- **Before-and-after change records**:
----
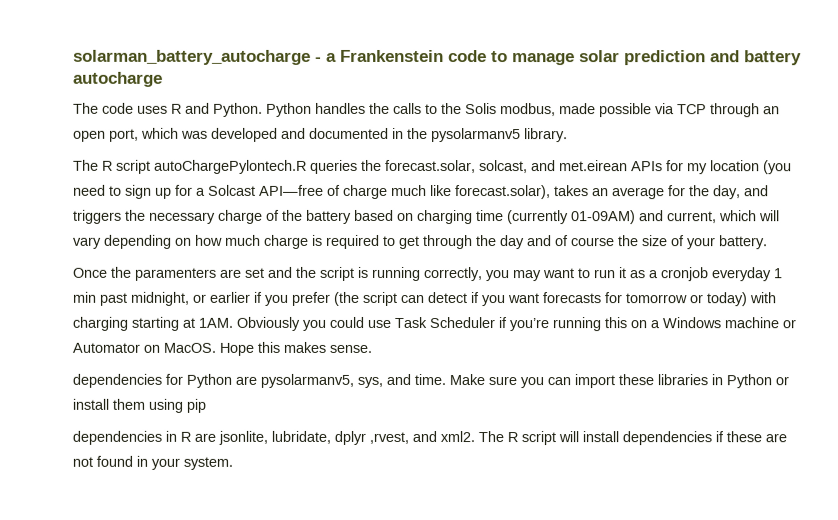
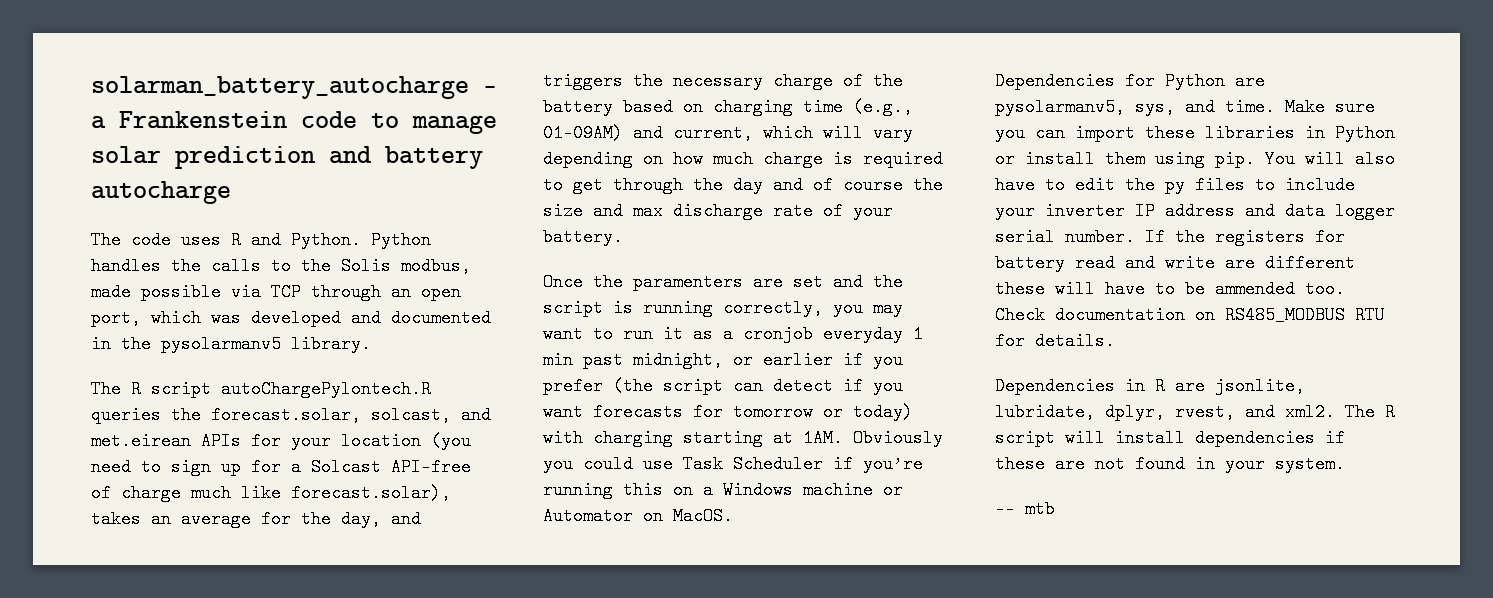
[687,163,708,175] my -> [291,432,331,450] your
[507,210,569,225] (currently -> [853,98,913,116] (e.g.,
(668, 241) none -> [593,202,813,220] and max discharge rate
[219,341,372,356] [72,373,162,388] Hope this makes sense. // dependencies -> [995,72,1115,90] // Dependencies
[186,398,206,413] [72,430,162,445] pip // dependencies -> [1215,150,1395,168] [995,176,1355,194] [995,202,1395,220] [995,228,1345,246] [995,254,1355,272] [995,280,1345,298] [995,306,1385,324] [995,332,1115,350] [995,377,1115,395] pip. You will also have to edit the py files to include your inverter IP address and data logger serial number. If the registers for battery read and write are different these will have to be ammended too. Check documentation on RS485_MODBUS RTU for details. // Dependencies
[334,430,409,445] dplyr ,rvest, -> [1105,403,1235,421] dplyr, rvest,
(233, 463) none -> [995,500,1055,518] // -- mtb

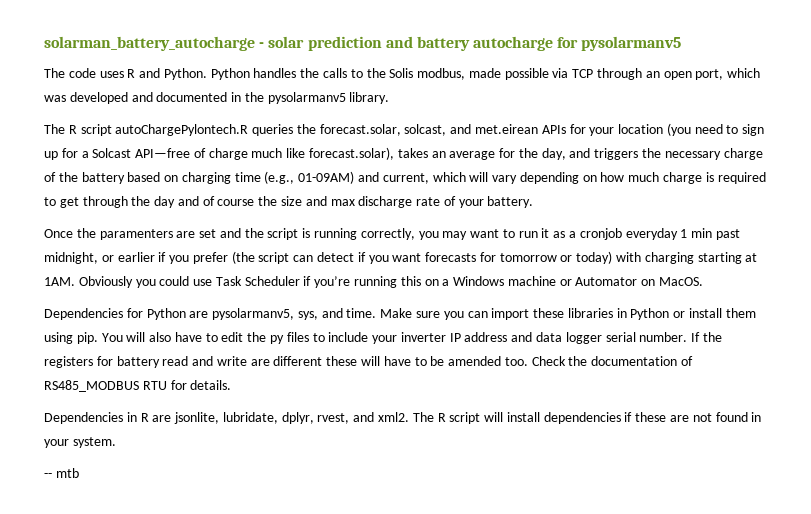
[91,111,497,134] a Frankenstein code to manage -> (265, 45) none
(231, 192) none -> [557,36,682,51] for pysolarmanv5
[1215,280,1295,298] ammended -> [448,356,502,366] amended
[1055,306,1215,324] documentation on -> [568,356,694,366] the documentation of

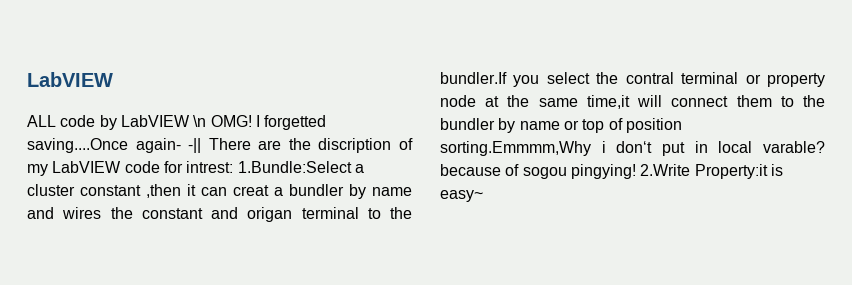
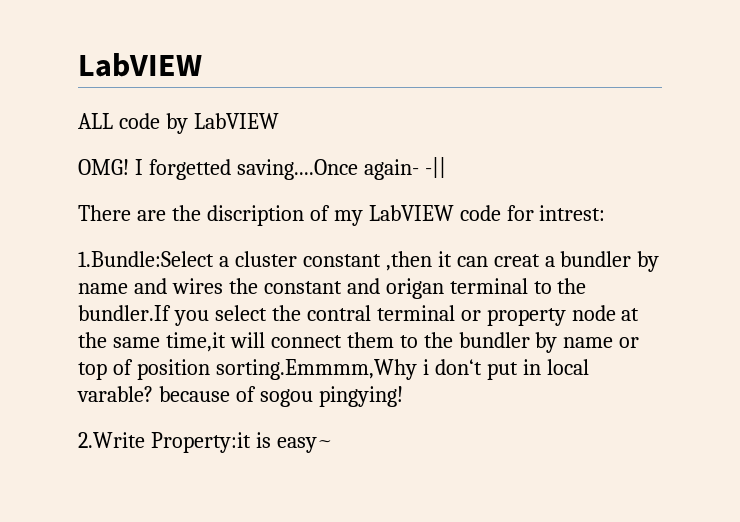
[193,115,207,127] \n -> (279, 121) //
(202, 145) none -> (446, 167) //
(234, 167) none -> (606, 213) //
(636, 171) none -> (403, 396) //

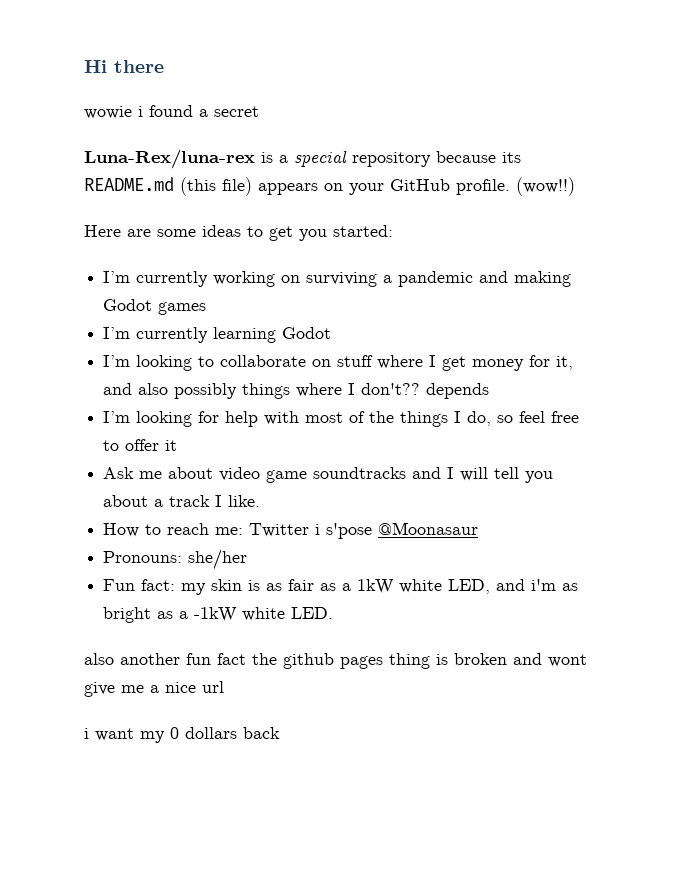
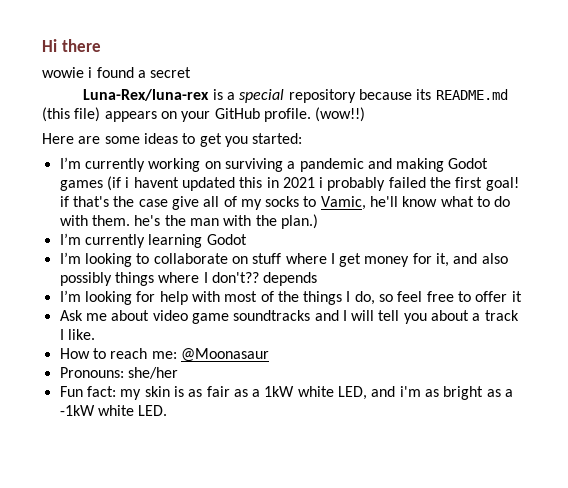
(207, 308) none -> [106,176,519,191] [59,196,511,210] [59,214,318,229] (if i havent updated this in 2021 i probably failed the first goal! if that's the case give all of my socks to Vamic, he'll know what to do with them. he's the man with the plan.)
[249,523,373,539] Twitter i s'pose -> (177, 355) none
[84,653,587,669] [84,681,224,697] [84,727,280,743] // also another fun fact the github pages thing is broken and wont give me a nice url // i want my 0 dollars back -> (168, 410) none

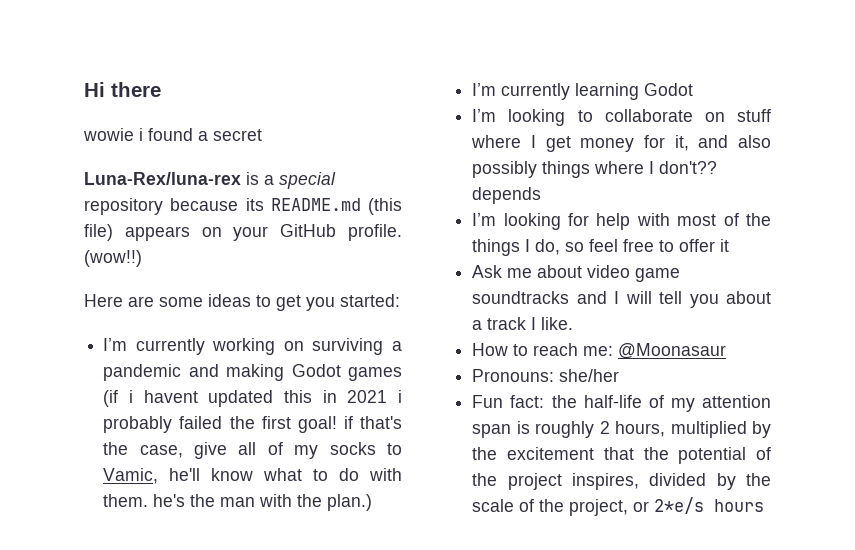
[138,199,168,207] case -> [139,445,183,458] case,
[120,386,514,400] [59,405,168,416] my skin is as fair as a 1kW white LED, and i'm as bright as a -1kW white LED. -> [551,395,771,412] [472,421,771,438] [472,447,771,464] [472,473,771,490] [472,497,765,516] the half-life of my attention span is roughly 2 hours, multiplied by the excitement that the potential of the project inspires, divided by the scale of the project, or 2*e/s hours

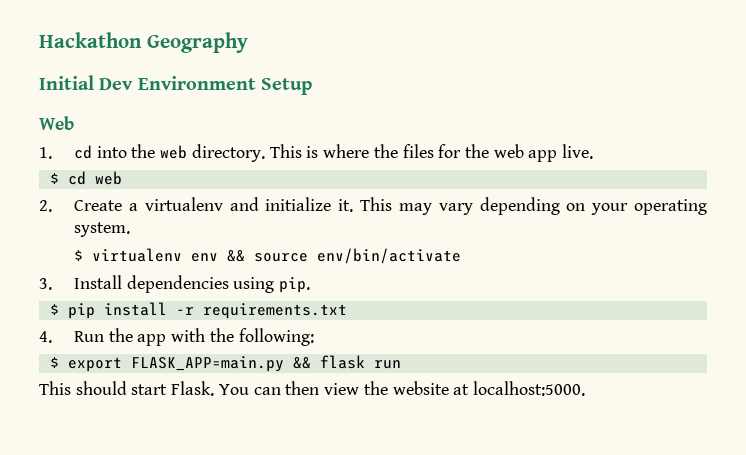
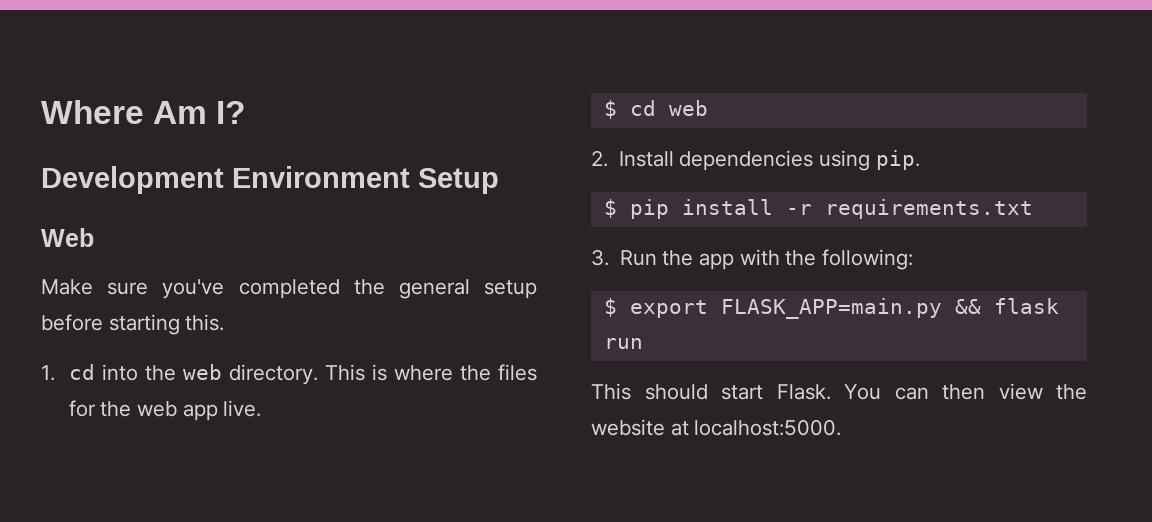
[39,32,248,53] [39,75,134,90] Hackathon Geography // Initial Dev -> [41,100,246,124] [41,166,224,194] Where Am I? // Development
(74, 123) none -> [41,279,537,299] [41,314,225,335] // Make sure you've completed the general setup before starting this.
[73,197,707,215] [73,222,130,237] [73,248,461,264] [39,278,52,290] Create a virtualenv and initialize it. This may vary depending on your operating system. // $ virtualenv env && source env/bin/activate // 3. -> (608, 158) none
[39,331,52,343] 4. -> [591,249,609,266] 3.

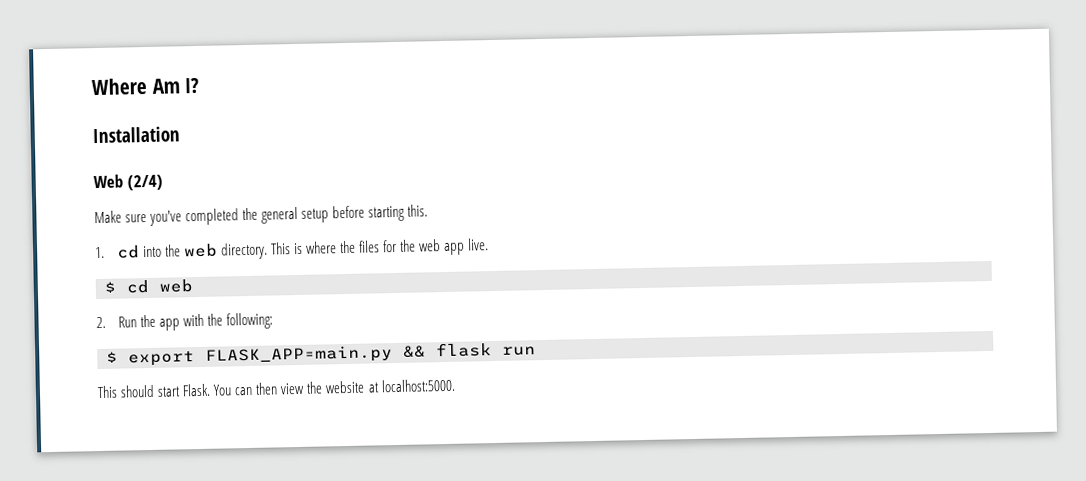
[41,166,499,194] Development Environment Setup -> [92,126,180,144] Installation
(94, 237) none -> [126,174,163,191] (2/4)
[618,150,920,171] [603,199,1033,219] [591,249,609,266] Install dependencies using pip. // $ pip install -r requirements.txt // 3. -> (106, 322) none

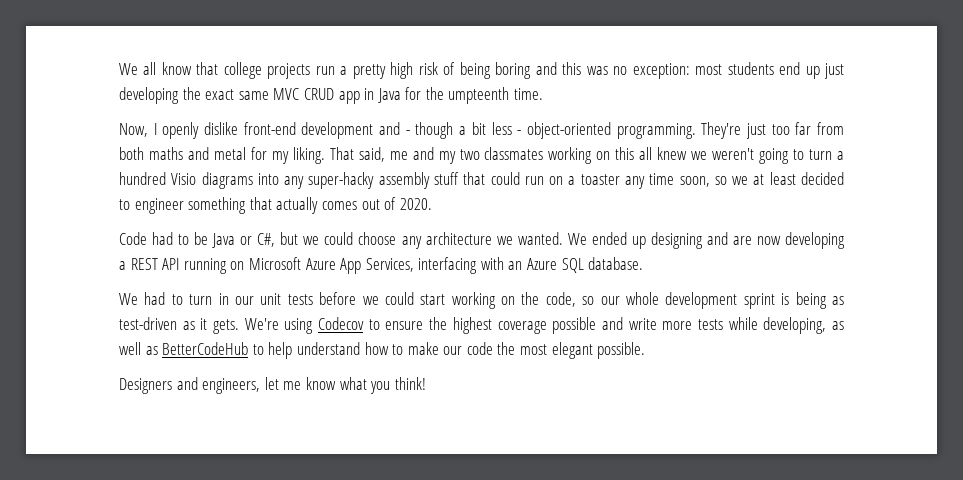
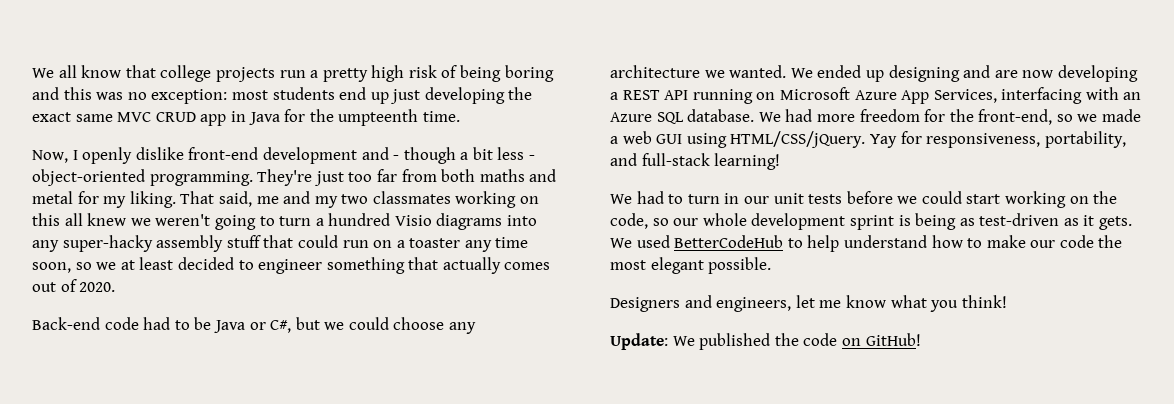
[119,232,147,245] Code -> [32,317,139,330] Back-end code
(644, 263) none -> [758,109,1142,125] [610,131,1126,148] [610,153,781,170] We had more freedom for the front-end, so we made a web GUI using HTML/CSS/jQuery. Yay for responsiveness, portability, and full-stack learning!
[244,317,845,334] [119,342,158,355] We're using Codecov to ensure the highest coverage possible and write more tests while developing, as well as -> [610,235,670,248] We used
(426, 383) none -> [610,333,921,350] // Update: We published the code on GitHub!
----
- **WHAT TO PRODUCE**: Return the data word for word without its pictures.

- **TASK RESPONSE**:
[687,163,708,175] my -> [291,432,331,450] your
[507,210,569,225] (currently -> [853,98,913,116] (e.g.,
(668, 241) none -> [593,202,813,220] and max discharge rate
[219,341,372,356] [72,373,162,388] Hope this makes sense. // dependencies -> [995,72,1115,90] // Dependencies
[186,398,206,413] [72,430,162,445] pip // dependencies -> [1215,150,1395,168] [995,176,1355,194] [995,202,1395,220] [995,228,1345,246] [995,254,1355,272] [995,280,1345,298] [995,306,1385,324] [995,332,1115,350] [995,377,1115,395] pip. You will also have to edit the py files to include your inverter IP address and data logger serial number. If the registers for battery read and write are different these will have to be ammended too. Check documentation on RS485_MODBUS RTU for details. // Dependencies
[334,430,409,445] dplyr ,rvest, -> [1105,403,1235,421] dplyr, rvest,
(233, 463) none -> [995,500,1055,518] // -- mtb

[91,111,497,134] a Frankenstein code to manage -> (265, 45) none
(231, 192) none -> [557,36,682,51] for pysolarmanv5
[1215,280,1295,298] ammended -> [448,356,502,366] amended
[1055,306,1215,324] documentation on -> [568,356,694,366] the documentation of

[193,115,207,127] \n -> (279, 121) //
(202, 145) none -> (446, 167) //
(234, 167) none -> (606, 213) //
(636, 171) none -> (403, 396) //

(207, 308) none -> [106,176,519,191] [59,196,511,210] [59,214,318,229] (if i havent updated this in 2021 i probably failed the first goal! if that's the case give all of my socks to Vamic, he'll know what to do with them. he's the man with the plan.)
[249,523,373,539] Twitter i s'pose -> (177, 355) none
[84,653,587,669] [84,681,224,697] [84,727,280,743] // also another fun fact the github pages thing is broken and wont give me a nice url // i want my 0 dollars back -> (168, 410) none

[138,199,168,207] case -> [139,445,183,458] case,
[120,386,514,400] [59,405,168,416] my skin is as fair as a 1kW white LED, and i'm as bright as a -1kW white LED. -> [551,395,771,412] [472,421,771,438] [472,447,771,464] [472,473,771,490] [472,497,765,516] the half-life of my attention span is roughly 2 hours, multiplied by the excitement that the potential of the project inspires, divided by the scale of the project, or 2*e/s hours

[39,32,248,53] [39,75,134,90] Hackathon Geography // Initial Dev -> [41,100,246,124] [41,166,224,194] Where Am I? // Development
(74, 123) none -> [41,279,537,299] [41,314,225,335] // Make sure you've completed the general setup before starting this.
[73,197,707,215] [73,222,130,237] [73,248,461,264] [39,278,52,290] Create a virtualenv and initialize it. This may vary depending on your operating system. // $ virtualenv env && source env/bin/activate // 3. -> (608, 158) none
[39,331,52,343] 4. -> [591,249,609,266] 3.

[41,166,499,194] Development Environment Setup -> [92,126,180,144] Installation
(94, 237) none -> [126,174,163,191] (2/4)
[618,150,920,171] [603,199,1033,219] [591,249,609,266] Install dependencies using pip. // $ pip install -r requirements.txt // 3. -> (106, 322) none

[119,232,147,245] Code -> [32,317,139,330] Back-end code
(644, 263) none -> [758,109,1142,125] [610,131,1126,148] [610,153,781,170] We had more freedom for the front-end, so we made a web GUI using HTML/CSS/jQuery. Yay for responsiveness, portability, and full-stack learning!
[244,317,845,334] [119,342,158,355] We're using Codecov to ensure the highest coverage possible and write more tests while developing, as well as -> [610,235,670,248] We used
(426, 383) none -> [610,333,921,350] // Update: We published the code on GitHub!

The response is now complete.